Tarefas a realizar.
1/ Indique se cada afirmação concorda com o texto sobre o filme “Um beijo roubado”, respondendo sim ou não e citando literalmente as palavras do texto que decidem a resposta. (a) No filme, a jornada importa mais do que as distâncias. (b) A mãe aconselhava que, em caso de se perder, a criança ficasse parada no mesmo lugar. (c) O beijo mais inesquecível do filme é acompanhado de trilha sonora.
2/ Retome o texto sobre o filme “Um beijo roubado” e continue-o a partir da última frase apresentada.

Trecho para leitura.
%%

“Um beijo roubado” um filme que mostra toda doçura que existe na incerteza
“Minha mãe sempre me dizia quando pequeno que caso eu me perdesse para que eu ficasse parado no mesmo lugar, uma hora alguém me encontraria”
O adeus tem vírgulas, se arrepende na estrada e pode voltar para um novo adeus. Tem gente que escolhe um caminho mais longo e arejado para não se aborrecer com os impedimentos do trânsito. Um filme romântico de estrada em que o amor espera e respira fundo, a bagunça interna se reorganiza a cada quilômetro dos EUA, um beijo pra depois e outros montes de cartas trazendo a saudade. Há pessoas que vão pra longe para se livrarem de quem eram, até que a consciência repouse no autoperdão, até que não sobre mais lugar nenhum. Nesse filme a jornada importa menos, fala-se em distâncias, perto ou longe. Clientes que mesmo do outro lado de um balcão são percebidos por alguém olhando, alguém querendo aprender sobre as estratégias do nada. Num lapso, um dos beijos mais inesquecíveis do cinema, em silêncio, sem trilha, sem suportes de convencimento, o clima, apenas ele nos convence.

%%

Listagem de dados
%%

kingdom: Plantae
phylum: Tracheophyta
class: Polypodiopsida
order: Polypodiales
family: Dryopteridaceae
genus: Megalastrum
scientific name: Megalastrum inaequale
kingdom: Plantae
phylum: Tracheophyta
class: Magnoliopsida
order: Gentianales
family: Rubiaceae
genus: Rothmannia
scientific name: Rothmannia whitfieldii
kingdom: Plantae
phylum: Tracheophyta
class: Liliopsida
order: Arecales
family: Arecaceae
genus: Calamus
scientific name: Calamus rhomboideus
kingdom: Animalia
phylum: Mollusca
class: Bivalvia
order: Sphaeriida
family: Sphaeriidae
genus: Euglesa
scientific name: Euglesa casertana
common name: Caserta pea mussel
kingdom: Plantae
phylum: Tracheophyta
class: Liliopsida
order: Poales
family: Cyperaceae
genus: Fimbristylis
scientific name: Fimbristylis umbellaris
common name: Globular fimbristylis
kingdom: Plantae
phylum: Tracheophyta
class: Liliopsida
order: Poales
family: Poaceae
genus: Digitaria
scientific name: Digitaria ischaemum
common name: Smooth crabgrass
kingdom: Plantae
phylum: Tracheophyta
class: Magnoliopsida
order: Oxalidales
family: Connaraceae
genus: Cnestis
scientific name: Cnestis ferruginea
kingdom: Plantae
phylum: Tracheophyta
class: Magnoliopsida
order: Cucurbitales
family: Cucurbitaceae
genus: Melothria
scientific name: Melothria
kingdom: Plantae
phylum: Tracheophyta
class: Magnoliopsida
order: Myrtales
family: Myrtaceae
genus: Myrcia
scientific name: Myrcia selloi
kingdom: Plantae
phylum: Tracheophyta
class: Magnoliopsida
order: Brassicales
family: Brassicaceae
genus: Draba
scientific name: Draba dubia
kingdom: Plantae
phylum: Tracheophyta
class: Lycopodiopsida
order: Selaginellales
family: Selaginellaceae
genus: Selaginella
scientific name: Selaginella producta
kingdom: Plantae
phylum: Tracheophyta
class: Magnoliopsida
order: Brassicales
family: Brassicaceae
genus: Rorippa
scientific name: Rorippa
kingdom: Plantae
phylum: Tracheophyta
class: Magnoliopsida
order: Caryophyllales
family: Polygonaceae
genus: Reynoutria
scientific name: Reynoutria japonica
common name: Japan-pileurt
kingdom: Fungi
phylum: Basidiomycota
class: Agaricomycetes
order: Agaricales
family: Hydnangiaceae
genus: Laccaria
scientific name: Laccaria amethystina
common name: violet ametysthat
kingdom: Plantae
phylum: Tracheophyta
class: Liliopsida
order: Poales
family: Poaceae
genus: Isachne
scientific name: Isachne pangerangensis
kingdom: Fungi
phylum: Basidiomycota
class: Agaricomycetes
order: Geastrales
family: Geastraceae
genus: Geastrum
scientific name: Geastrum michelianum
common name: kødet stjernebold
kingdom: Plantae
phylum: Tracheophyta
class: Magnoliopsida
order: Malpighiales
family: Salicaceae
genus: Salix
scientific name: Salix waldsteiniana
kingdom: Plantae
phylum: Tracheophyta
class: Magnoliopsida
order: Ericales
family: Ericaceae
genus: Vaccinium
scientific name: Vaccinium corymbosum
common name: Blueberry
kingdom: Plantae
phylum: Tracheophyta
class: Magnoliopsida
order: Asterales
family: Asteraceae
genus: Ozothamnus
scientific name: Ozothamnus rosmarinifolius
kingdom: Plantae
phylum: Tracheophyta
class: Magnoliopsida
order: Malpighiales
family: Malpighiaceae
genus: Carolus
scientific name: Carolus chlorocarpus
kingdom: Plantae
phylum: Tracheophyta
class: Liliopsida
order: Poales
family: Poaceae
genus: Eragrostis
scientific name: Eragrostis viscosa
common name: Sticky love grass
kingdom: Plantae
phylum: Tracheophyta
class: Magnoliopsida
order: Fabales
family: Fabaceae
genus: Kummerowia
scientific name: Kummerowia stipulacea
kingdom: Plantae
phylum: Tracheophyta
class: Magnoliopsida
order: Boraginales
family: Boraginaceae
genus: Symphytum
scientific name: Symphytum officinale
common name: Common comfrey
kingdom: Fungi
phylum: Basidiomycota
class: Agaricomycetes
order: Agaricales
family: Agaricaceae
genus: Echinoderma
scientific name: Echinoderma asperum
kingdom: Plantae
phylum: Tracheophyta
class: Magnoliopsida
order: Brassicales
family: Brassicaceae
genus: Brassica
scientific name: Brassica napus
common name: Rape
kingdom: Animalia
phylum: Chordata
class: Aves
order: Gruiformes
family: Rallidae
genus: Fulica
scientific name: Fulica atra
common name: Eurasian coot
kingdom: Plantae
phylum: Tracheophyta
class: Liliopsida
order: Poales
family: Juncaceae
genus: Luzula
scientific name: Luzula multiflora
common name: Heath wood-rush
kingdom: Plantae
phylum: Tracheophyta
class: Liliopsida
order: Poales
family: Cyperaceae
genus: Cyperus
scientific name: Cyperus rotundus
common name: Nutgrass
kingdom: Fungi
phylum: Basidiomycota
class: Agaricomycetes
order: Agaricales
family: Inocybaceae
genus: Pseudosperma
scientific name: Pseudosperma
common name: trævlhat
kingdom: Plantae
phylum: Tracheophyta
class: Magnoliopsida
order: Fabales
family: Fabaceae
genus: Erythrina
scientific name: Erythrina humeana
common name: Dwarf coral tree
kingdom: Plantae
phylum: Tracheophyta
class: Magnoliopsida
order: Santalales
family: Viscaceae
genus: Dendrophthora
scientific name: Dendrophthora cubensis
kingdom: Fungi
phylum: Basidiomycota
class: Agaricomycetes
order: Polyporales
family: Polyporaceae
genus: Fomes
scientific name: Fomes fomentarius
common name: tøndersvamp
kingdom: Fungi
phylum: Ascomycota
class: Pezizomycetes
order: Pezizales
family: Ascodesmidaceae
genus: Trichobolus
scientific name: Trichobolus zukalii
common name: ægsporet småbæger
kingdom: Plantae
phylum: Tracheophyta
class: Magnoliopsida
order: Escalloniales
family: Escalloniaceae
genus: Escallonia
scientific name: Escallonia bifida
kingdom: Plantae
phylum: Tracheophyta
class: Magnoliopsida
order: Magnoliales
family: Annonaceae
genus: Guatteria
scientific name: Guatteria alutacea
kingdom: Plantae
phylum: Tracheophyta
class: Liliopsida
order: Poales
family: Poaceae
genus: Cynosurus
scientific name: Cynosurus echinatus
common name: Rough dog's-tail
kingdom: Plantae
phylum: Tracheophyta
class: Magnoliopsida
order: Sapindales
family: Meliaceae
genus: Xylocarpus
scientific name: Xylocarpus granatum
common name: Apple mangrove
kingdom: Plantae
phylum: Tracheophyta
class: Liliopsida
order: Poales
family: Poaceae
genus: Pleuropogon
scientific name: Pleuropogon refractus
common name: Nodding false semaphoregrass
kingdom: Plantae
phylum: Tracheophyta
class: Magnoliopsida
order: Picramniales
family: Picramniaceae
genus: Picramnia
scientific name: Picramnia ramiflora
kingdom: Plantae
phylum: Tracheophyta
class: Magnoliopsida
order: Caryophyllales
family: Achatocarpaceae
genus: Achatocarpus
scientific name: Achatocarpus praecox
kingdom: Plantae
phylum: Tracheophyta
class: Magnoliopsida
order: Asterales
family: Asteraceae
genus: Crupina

%%

Respostas às tarefas.
1/
(a) Não: “Nesse filme a jornada importa menos, fala-se em distâncias, perto ou longe.”
(b) Sim: “caso eu me perdesse para que eu ficasse parado no mesmo lugar, uma hora alguém me encontraria”
(c) Não: “em silêncio, sem trilha, sem suportes de convencimento”

2/
Veja o trailer:
“Precisamos sempre de alguém para nos dizer quem somos e o que fazer, mas quando resolvemos ir para longe disso é que realmente refletimos a nós mesmos”
“Um beijo roubado” é um filme bem executado, fotografa com muita glicose o azul, o vermelho, a sombra das paisagens e as mil luzes que contrastam o bar e metrópole. Lugares fechados que de repente se esticam em paisagens, parecem até o próprio coração ampliando suas possibilidades. A gente aguarda o café do coração abrir, um alívio, um “open” de permissão. A luz do neon por vezes acende para dar voz ao silêncio dos personagens. Personagens rasurados, condenados a amar e tantos outros símbolos recriáveis. Um molho de chaves pode representar o engarrafamento das emoções. Achar a chave certa, qual?
“- Ainda tem as chaves?
– Sim.
– Sempre me lembro do que disse. Nunca devem ser jogadas fora, para nunca fechar as portas para sempre.
– Eu lembro. Às vezes, mesmo que tenha as chaves, as portas continuam fechadas, não acha?”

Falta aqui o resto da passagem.